Edward rejects this notion in his mind and upon vocalizing this thought to Bella, she takes it upon herself to arrange a vote that is granted from everyone except Edward and Roslie, who rejects because she knows she wouldn’t want to be subjected to life as a vampire (if it was a choice).

Backed into a corner, Edward agrees to be the one that transforms Bella into a vampire, but only if she does him the honor of becoming his wife, a question that will remain unanswered until Eclipse in June 2010.

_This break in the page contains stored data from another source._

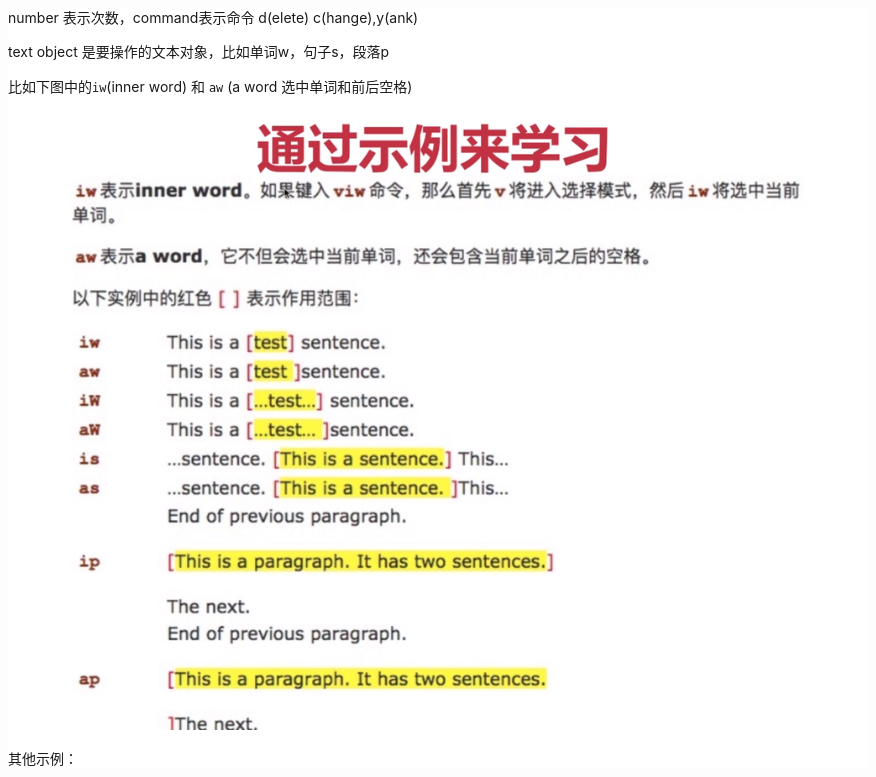 number 表示次数，command表示命令 d(elete) c(hange),y(ank)

text object 是要操作的文本对象，比如单词w，句子s，段落p

比如下图中的`iw`(inner word) 和 `aw` (a word 选中单词和前后空格)

![1564388880782](assets/1564388880782.png)

其他示例：
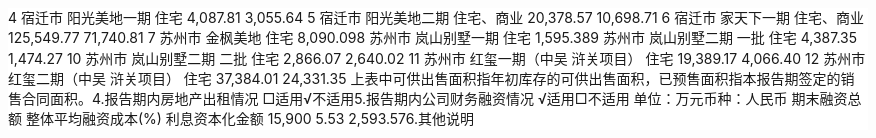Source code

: 4
宿迁市
阳光美地一期
住宅
4,087.81
3,055.64
5
宿迁市
阳光美地二期
住宅、商业
20,378.57
10,698.71
6
宿迁市
家天下一期
住宅、商业
125,549.77
71,740.81
7
苏州市
金枫美地
住宅
8,090.098
苏州市
岚山别墅一期
住宅
1,595.389
苏州市
岚山别墅二期
一批
住宅
4,387.35
1,474.27
10
苏州市
岚山别墅二期
二批
住宅
2,866.07
2,640.02
11
苏州市
红玺一期（中吴
浒关项目）
住宅
19,389.17
4,066.40
12
苏州市
红玺二期（中吴
浒关项目）
住宅
37,384.01
24,331.35
上表中可供出售面积指年初库存的可供出售面积，已预售面积指本报告期签定的销售合同面积。4.报告期内房地产出租情况
□适用√不适用5.报告期内公司财务融资情况
√适用□不适用
单位：万元币种：人民币
期末融资总额
整体平均融资成本(%)
利息资本化金额
15,900
5.53
2,593.576.其他说明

The acting is much better this time around and the three stars seem to have really found the connective thread that makes their character click. Kristen Stewart nicely portrays the emotions Bella goes through with a sense of vulnerability and the lust of a girl deeply in love. Robert Pattinson, who is missing for a heavy portion of the movie, does the best he can with the minimal depth that lays within the script for him and Taylor Lautner firmly steps in as eye candy with actual range. Much improved.

Direction and Visual:
Stepping in for Catherine Hardwicke, director Chris Weitz gives the film a polished and refined look, although he occasionally evoked some questionable effects and the action sequences often seemed a little too spur of the moment and not done in transitions to effectively create a momentum. He captures the emotions really well, which is evident in the scenes circling Bella as she deals with the months of her depression. By no means free of glitches, but definitely elevated from the original.

Final Verdict:
New Moon overlaps Twilight not because it is a better book, but simply because it stays true to the book. It captures the unknown intensity of the connection between Bella and Jacob, and doesn’t default on crucial scenes needed to be visualized for fans of the book, which was done on more than one account with the first installment.